Mrs. Hiltz looks down at the paper as if it’s got notes for her class presentation or something. “Well…there’s some unpleasant profanity that doesn’t really add much, but basically it says, ‘I don’t like your type. I’m going to kill you if you don’t get your nose out of places it doesn’t belong.’”
The wo
rd kill sort of vibrates through my whole body, like it’s a hammer and I’m a gong. Whoever knocked me off my bike wasn’t fooling around.
I should say something to Mrs. Hiltz. Tell her the threat was for me, not her. But how? I mean, what do I say?
I’m searching for words when Mrs. Hiltz goes, “I can’t imagine who it would be from, though…I’m not really rabble-rousing these days like I once did. Believe it or not, I used to be quite an activist.”
She’s got this half-smile on her face as if she’s expecting me to have some suggestions.
“Maybe,” I say, “it wasn’t aimed at you. Maybe, um, it was aimed at me.”
Mrs. Hiltz opens her eyes wide at that, then shakes her head and laughs. “You? You, dear? Who would have any reason to be angry at you?”

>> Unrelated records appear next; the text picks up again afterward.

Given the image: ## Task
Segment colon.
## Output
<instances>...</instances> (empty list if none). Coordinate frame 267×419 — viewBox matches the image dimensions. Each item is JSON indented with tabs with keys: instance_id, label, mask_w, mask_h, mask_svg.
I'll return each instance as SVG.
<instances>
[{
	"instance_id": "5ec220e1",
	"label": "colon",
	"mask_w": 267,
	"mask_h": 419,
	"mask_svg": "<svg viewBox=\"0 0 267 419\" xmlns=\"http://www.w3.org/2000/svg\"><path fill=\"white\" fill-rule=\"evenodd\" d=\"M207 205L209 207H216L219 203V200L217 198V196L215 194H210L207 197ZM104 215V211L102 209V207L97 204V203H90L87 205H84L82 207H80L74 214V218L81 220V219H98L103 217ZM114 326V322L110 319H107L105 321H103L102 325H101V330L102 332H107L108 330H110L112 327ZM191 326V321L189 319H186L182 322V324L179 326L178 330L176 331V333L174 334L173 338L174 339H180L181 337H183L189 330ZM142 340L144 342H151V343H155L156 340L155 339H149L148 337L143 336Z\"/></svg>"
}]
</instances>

I could tell her my suspicions. Tell her Krystal’s friend caught Levi and me kissing. Tell her how Embree caught me about to pee in the woods. Those are two places I wasn’t supposed to be.
No, I can’t.
There’s no way I could say either of those things to Mrs. Hiltz. She’d be so grossed out. Kissing? Peeing? I can’t imagine she’s ever done either. I say, “I don’t know. Maybe people don’t like me doing research on Port Minton. Maybe they think I’m going to talk about something I shouldn’t.”
She looks me straight in the face for so long that I worry about her going off again—then she seems to come to. She smiles as if I just said something cute. “What could you possibly have found out that would upset people so much?”

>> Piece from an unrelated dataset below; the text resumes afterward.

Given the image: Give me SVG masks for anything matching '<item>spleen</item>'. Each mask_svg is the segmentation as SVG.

I say, “I don’t know.” That’s what makes me start to cry. I don’t know. I wipe my eyes with the back of my hand. “I think I should go home. This was too scary. I just want to go home. I’ll see how soon I can get a flight out.”

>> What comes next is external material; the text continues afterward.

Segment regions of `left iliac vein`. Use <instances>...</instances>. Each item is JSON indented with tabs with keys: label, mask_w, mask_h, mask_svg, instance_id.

Mrs. Hiltz’s eyes get all sympathetic. “Oh dear,” she says. “I feel terrible! I ask you to come here to get some much-needed rest and then this happens!” She puts her arm around me and squeezes. “I don’t blame you for being scared. It must have been a terrible shock. I’d love you to stay with me as long as you’d like but I’d understand too if you feel you have to go. You’ve had such a difficult time. You might like your own mother to be looking after you now…”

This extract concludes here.